Repeat the data in full. Drop every picture.
START Source material
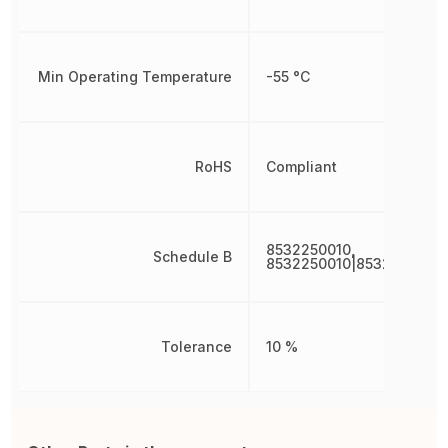
Min Operating Temperature
-55 °C
RoHS
Compliant
8532250010,
Schedule B
8532250010|8532250010|
Tolerance
10 %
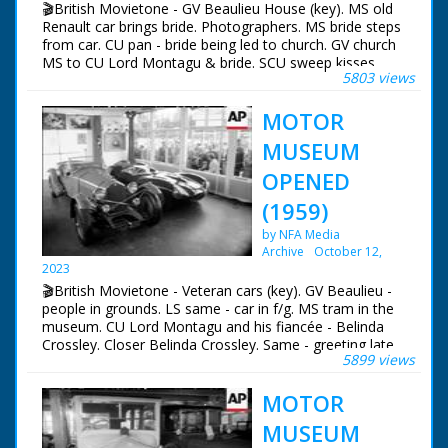
🎬British Movietone - GV Beaulieu House (key). MS old
veteran cars, including an Hispano-Suiza and a Leon
Renault car brings bride. Photographers. MS bride steps
Bollee from 1895
from car. CU pan - bride being led to church. GV church
MS to CU Lord Montagu & bride. SCU sweep kisses
5803 views
bride. MS onlookers. MS bride & groom look out of car
window. SGV Beaulieu seen through archway. SCU bride
MOTOR
& groom toast with champagne.
MUSEUM
OPENED
(1959)
by NFA Media
Archive
October 12,
2023
🎬British Movietone - Veteran cars (key). GV Beaulieu -
people in grounds. LS same - car in f/g. MS tram in the
museum. CU Lord Montagu and his fiancée - Belinda
Crossley. Closer Belinda Crossley. Same - greeting late
5899 views
Mike Hawthorn's mother. MS greeting Mr & Mrs Stirling
Moss. MS S Moss with Raymond Mays. CU Tony
MOTOR
Brooks. CU Lord Brabazon. Longer - same unveils
tablet. CU tablet. MS veteran car. TS same. Another -
MUSEUM
same. FS another line of veteran cars. MS Leo Villa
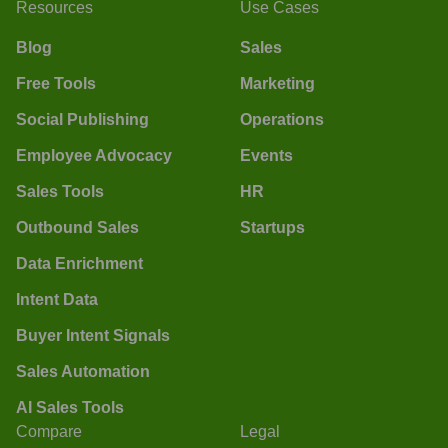
Resources
Use Cases
Blog
Sales
Free Tools
Marketing
Social Publishing
Operations
Employee Advocacy
Events
Sales Tools
HR
Outbound Sales
Startups
Data Enrichment
Intent Data
Buyer Intent Signals
Sales Automation
AI Sales Tools
Compare
Legal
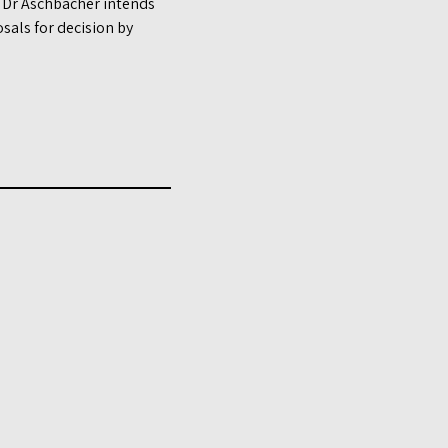
e, Dr Aschbacher intends
sals for decision by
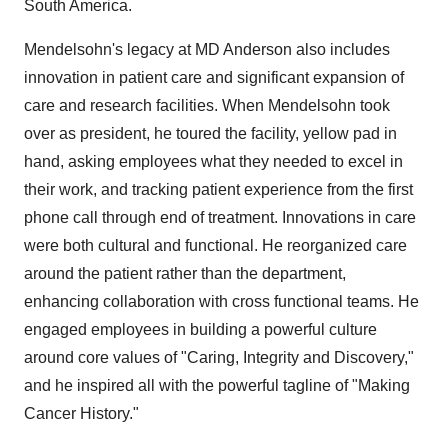
South America
.
Mendelsohn's legacy at MD Anderson also includes
innovation in patient care and significant expansion of
care and research facilities. When Mendelsohn took
over as president, he toured the facility, yellow pad in
hand, asking employees what they needed to excel in
their work, and tracking patient experience from the first
phone call through end of treatment. Innovations in care
were both cultural and functional. He reorganized care
around the patient rather than the department,
enhancing collaboration with cross functional teams. He
engaged employees in building a powerful culture
around core values of "Caring, Integrity and Discovery,"
and he inspired all with the powerful tagline of "Making
Cancer History."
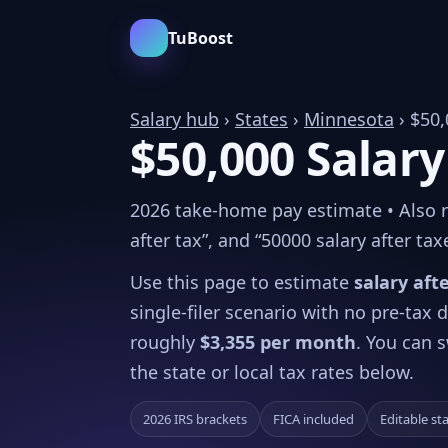
TuBoost
Salary hub
›
States
›
Minnesota
› $50,
$50,000 Salary
2026 take-home pay estimate • Also re
after tax”, and “50000 salary after tax
Use this page to estimate
salary aft
single-filer scenario with no pre-tax
roughly
$3,355 per month
. You can s
the state or local tax rates below.
2026 IRS brackets
FICA included
Editable st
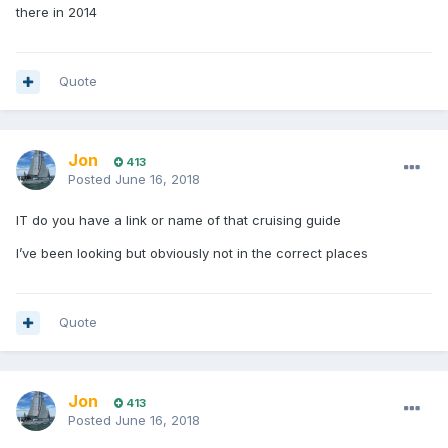
there in 2014
Quote
Jon
413
Posted
June 16, 2018
IT do you have a link or name of that cruising guide
I’ve been looking but obviously not in the correct places
Quote
Jon
413
Posted
June 16, 2018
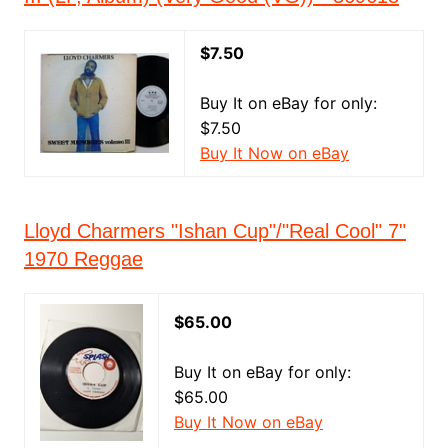
$7.50
Buy It on eBay for only:
$7.50
Buy It Now on eBay
Lloyd Charmers "Ishan Cup"/"Real Cool" 7"
1970 Reggae
$65.00
Buy It on eBay for only:
$65.00
Buy It Now on eBay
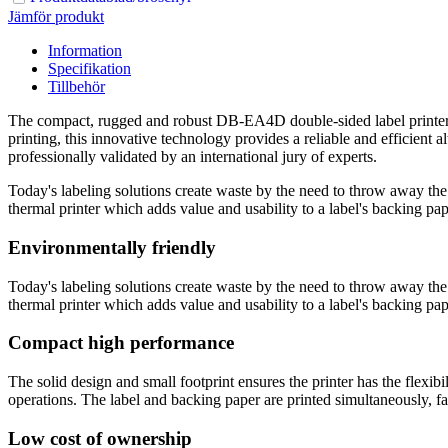
Jämför produkt
Information
Specifikation
Tillbehör
The compact, rugged and robust DB-EA4D double-sided label printer ha
printing, this innovative technology provides a reliable and efficient a
professionally validated by an international jury of experts.
Today's labeling solutions create waste by the need to throw away th
thermal printer which adds value and usability to a label's backing paper
Environmentally friendly
Today's labeling solutions create waste by the need to throw away th
thermal printer which adds value and usability to a label's backing paper
Compact high performance
The solid design and small footprint ensures the printer has the flexibi
operations. The label and backing paper are printed simultaneously, faci
Low cost of ownership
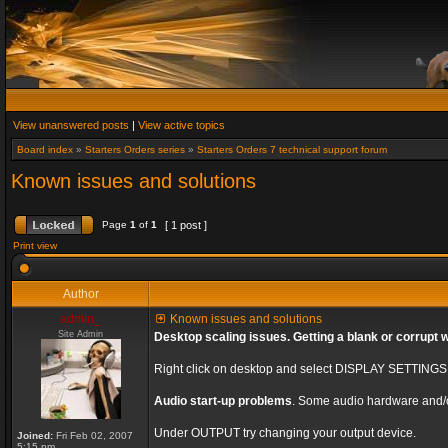
View unanswered posts
|
View active topics
Board index
»
Starters Orders series
»
Starters Orders 7 technical support forum
Known issues and solutions
Page
1
of
1
[ 1 post ]
Print view
Author
admin_
Known issues and solutions
Site Admin
Desktop scaling issues. Getting a blank or corrupt 
Right click on desktop and select DISPLAY SETTING
Audio start-up problems
. Some audio hardware and/o
Under OUTPUT try changing your output device.
Joined:
Fri Feb 02, 2007
5:15 pm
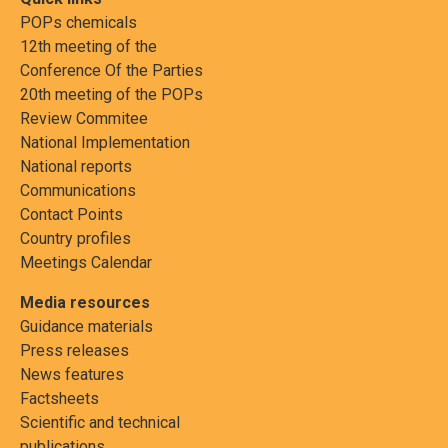
POPs chemicals
12th meeting of the
Conference Of the Parties
20th meeting of the POPs
Review Commitee
National Implementation
National reports
Communications
Contact Points
Country profiles
Meetings Calendar
Media resources
Guidance materials
Press releases
News features
Factsheets
Scientific and technical
publications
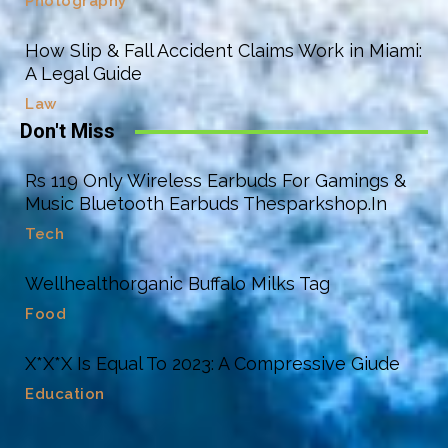
Photography
How Slip & Fall Accident Claims Work in Miami:
A Legal Guide
Law
Don't Miss
Rs 119 Only Wireless Earbuds For Gamings &
Music Bluetooth Earbuds Thesparkshop.In
Tech
Wellhealthorganic Buffalo Milks Tag
Food
X*X*X Is Equal To 2023: A Compressive Giude
Education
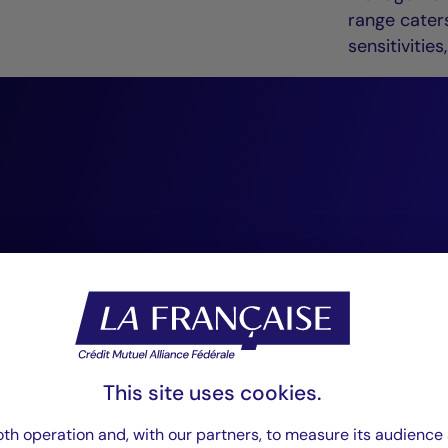
range caters
sensitiviti
“At Crédit Mutuel
Management, we 
conviction-based,
investing. We reg
as an essential so
This site uses cookies.
that enhances our
th operation and, with our partners, to measure its audience 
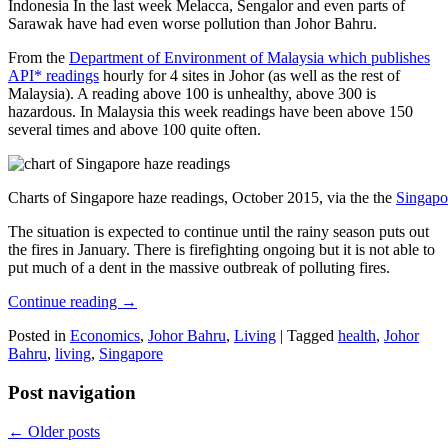
Indonesia In the last week Melacca, Sengalor and even parts of
Sarawak have had even worse pollution than Johor Bahru.
From the
Department of Environment of Malaysia which publishes
API* readings
hourly for 4 sites in Johor (as well as the rest of
Malaysia). A reading above 100 is unhealthy, above 300 is
hazardous. In Malaysia this week readings have been above 150
several times and above 100 quite often.
Charts of Singapore haze readings, October 2015, via the the
Singapo
The situation is expected to continue until the rainy season puts out
the fires in January. There is firefighting ongoing but it is not able to
put much of a dent in the massive outbreak of polluting fires.
Continue reading
→
Posted in
Economics
,
Johor Bahru
,
Living
|
Tagged
health
,
Johor
Bahru
,
living
,
Singapore
Post navigation
←
Older posts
END Source material
Answer section:
Min Operating Temperature
-55 °C
RoHS
Compliant
8532250010,
Schedule B
8532250010|8532250010|
Tolerance
10 %
🎬British Movietone - GV Beaulieu House (key). MS old
veteran cars, including an Hispano-Suiza and a Leon
Renault car brings bride. Photographers. MS bride steps
Bollee from 1895
from car. CU pan - bride being led to church. GV church
MS to CU Lord Montagu & bride. SCU sweep kisses
5803 views
bride. MS onlookers. MS bride & groom look out of car
window. SGV Beaulieu seen through archway. SCU bride
MOTOR
& groom toast with champagne.
MUSEUM
OPENED
(1959)
by NFA Media
Archive
October 12,
2023
🎬British Movietone - Veteran cars (key). GV Beaulieu -
people in grounds. LS same - car in f/g. MS tram in the
museum. CU Lord Montagu and his fiancée - Belinda
Crossley. Closer Belinda Crossley. Same - greeting late
5899 views
Mike Hawthorn's mother. MS greeting Mr & Mrs Stirling
Moss. MS S Moss with Raymond Mays. CU Tony
MOTOR
Brooks. CU Lord Brabazon. Longer - same unveils
tablet. CU tablet. MS veteran car. TS same. Another -
MUSEUM
same. FS another line of veteran cars. MS Leo Villa
Resources
Use Cases
Blog
Sales
Free Tools
Marketing
Social Publishing
Operations
Employee Advocacy
Events
Sales Tools
HR
Outbound Sales
Startups
Data Enrichment
Intent Data
Buyer Intent Signals
Sales Automation
AI Sales Tools
Compare
Legal
e, Dr Aschbacher intends
sals for decision by
South America
.
Mendelsohn's legacy at MD Anderson also includes
innovation in patient care and significant expansion of
care and research facilities. When Mendelsohn took
over as president, he toured the facility, yellow pad in
hand, asking employees what they needed to excel in
their work, and tracking patient experience from the first
phone call through end of treatment. Innovations in care
were both cultural and functional. He reorganized care
around the patient rather than the department,
enhancing collaboration with cross functional teams. He
engaged employees in building a powerful culture
around core values of "Caring, Integrity and Discovery,"
and he inspired all with the powerful tagline of "Making
Cancer History."
TuBoost
Salary hub
›
States
›
Minnesota
› $50,
$50,000 Salary
2026 take-home pay estimate • Also re
after tax”, and “50000 salary after tax
Use this page to estimate
salary aft
single-filer scenario with no pre-tax
roughly
$3,355 per month
. You can s
the state or local tax rates below.
2026 IRS brackets
FICA included
Editable st
there in 2014
Quote
Jon
413
Posted
June 16, 2018
IT do you have a link or name of that cruising guide
I’ve been looking but obviously not in the correct places
Quote
Jon
413
Posted
June 16, 2018
$7.50
Buy It on eBay for only:
$7.50
Buy It Now on eBay
Lloyd Charmers "Ishan Cup"/"Real Cool" 7"
1970 Reggae
$65.00
Buy It on eBay for only:
$65.00
Buy It Now on eBay
Jämför produkt
Information
Specifikation
Tillbehör
The compact, rugged and robust DB-EA4D double-sided label printer ha
printing, this innovative technology provides a reliable and efficient a
professionally validated by an international jury of experts.
Today's labeling solutions create waste by the need to throw away th
thermal printer which adds value and usability to a label's backing paper
Environmentally friendly
Today's labeling solutions create waste by the need to throw away th
thermal printer which adds value and usability to a label's backing paper
Compact high performance
The solid design and small footprint ensures the printer has the flexibi
operations. The label and backing paper are printed simultaneously, faci
Low cost of ownership
View unanswered posts
|
View active topics
Board index
»
Starters Orders series
»
Starters Orders 7 technical support forum
Known issues and solutions
Page
1
of
1
[ 1 post ]
Print view
Author
admin_
Known issues and solutions
Site Admin
Desktop scaling issues. Getting a blank or corrupt 
Right click on desktop and select DISPLAY SETTING
Audio start-up problems
. Some audio hardware and/o
Under OUTPUT try changing your output device.
Joined:
Fri Feb 02, 2007
5:15 pm
POPs chemicals
12th meeting of the
Conference Of the Parties
20th meeting of the POPs
Review Commitee
National Implementation
National reports
Communications
Contact Points
Country profiles
Meetings Calendar
Media resources
Guidance materials
Press releases
News features
Factsheets
Scientific and technical
publications
Photography
How Slip & Fall Accident Claims Work in Miami:
A Legal Guide
Law
Don't Miss
Rs 119 Only Wireless Earbuds For Gamings &
Music Bluetooth Earbuds Thesparkshop.In
Tech
Wellhealthorganic Buffalo Milks Tag
Food
X*X*X Is Equal To 2023: A Compressive Giude
Education
range caters
sensitiviti
“At Crédit Mutuel
Management, we 
conviction-based,
investing. We reg
as an essential so
This site uses cookies.
that enhances our
th operation and, with our partners, to measure its audience 
Indonesia In the last week Melacca, Sengalor and even parts of
Sarawak have had even worse pollution than Johor Bahru.
From the
Department of Environment of Malaysia which publishes
API* readings
hourly for 4 sites in Johor (as well as the rest of
Malaysia). A reading above 100 is unhealthy, above 300 is
hazardous. In Malaysia this week readings have been above 150
several times and above 100 quite often.
Charts of Singapore haze readings, October 2015, via the the
Singapo
The situation is expected to continue until the rainy season puts out
the fires in January. There is firefighting ongoing but it is not able to
put much of a dent in the massive outbreak of polluting fires.
Continue reading
→
Posted in
Economics
,
Johor Bahru
,
Living
|
Tagged
health
,
Johor
Bahru
,
living
,
Singapore
Post navigation
←
Older posts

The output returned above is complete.